As we have brought new plants into the garden, we have been joined by new pests. While flea beetles have mostly tapered off for the season, the rainy cool weather has created an ideal environment for slugs. Many students have removed the row clover they were using to protect their brassicas from flea beetles so that birds will have easy access to the slugs which are very interested in our cabbage and lettuce. We have found that many of our seeds have had better germination rates this year when covered by row cover, and at this point most students are just covering the freshly seeded areas of their plots. Along with slugs, we have started to find Colorado potato beetles on our potatoes, eggplant, and tomato plants. We are working diligently to remove the beetles as we find them (usually tossing them in a glass of water with a couple of drops of soap) and crushing the bright orange eggs they leave on the underside of our plants.
While the work of manually removing pests may seem time consuming and tedious, it is one way to ensure the health of our plants for a bountiful harvest.
What pests have you seen in your garden so far? What strategies do you use to manage them? We’d love to hear from you!

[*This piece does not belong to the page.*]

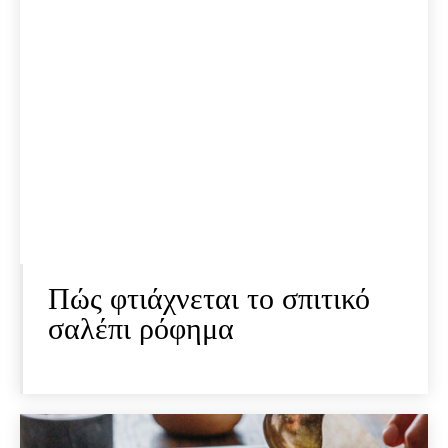
Πώς φτιάχνεται το σπιτικό
σαλέπι ρόφημα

This week in the Advanced Course class we focused on vegetative propagation and integrated pest management. Our lesson topics were timely, as we are dealing with our first pests of the season, flea beetles, and because we are eager to divide and transplant some of our perennial herbs and flowers while we still have some cool Spring weather to work with. We are continuing to work on our individual garden plots as well as the shared spaces of the garden, and this week were focused on planting flowers and herbs in particular. We are already harvesting asparagus, rhubarb, and herbs from our perennial beds!

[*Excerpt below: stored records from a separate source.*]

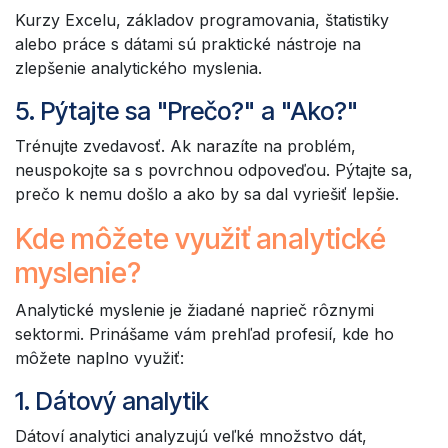
Kurzy Excelu, základov programovania, štatistiky
alebo práce s dátami sú praktické nástroje na
zlepšenie analytického myslenia.
5. Pýtajte sa "Prečo?" a "Ako?"
Trénujte zvedavosť. Ak narazíte na problém,
neuspokojte sa s povrchnou odpoveďou. Pýtajte sa,
prečo k nemu došlo a ako by sa dal vyriešiť lepšie.
Kde môžete využiť analytické
myslenie?
Analytické myslenie je žiadané naprieč rôznymi
sektormi. Prinášame vám prehľad profesií, kde ho
môžete naplno využiť:
1. Dátový analytik
Dátoví analytici analyzujú veľké množstvo dát,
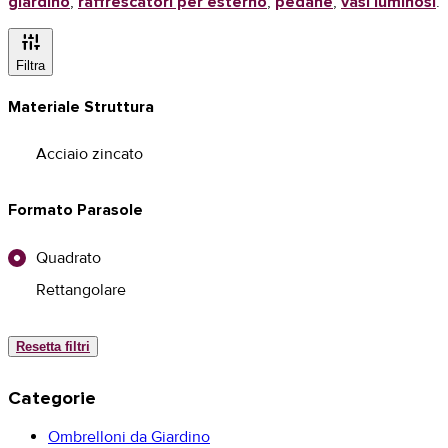
giardino
,
raffrescatori per esterno
,
pedane
,
vasi luminosi
.
instant_mix
Filtra
Materiale Struttura
Acciaio zincato
Formato Parasole
Quadrato
Rettangolare
Resetta filtri
Categorie
Ombrelloni da Giardino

Our examination of integrative pest management focused on different strategies used to respond to pests in the garden. In general, one should try to implement the least invasive strategies possible to manage pests. While it is tempting to immediately grab a spray or other chemical intervention when we see our plants at risk, there are many lower impact strategies we can implement first. Examples of less invasive measures include cultural practices like choosing disease resistant crops or attracting beneficial insects, mechanical strategies like building manually removing pests or creating a barrier between the pest and crops, or biological strategies like introducing beneficial insects.
After learning about integrative pest management, we had a short lesson on plant propagation. Our focus was mostly on plant division. We had several large herb plants that we wanted to share with our peers in the beginner class at the Ethan Allen Homestead. We also received some herbs and flowers from the Ethan Allen Homestead garden. We divided the plants on a cool evening, digging deep and clearly and carefully dividing the plants in order to cause as little damage to the roots as possible. After transplanting our new herbs and flowers, we committed to watering them two times per day for the next week or so to help them adjust to their new space.
As we wrapped up our work for the evening, we were greeted by a beautiful sunset, again reminding us how lucky we are to garden in this space.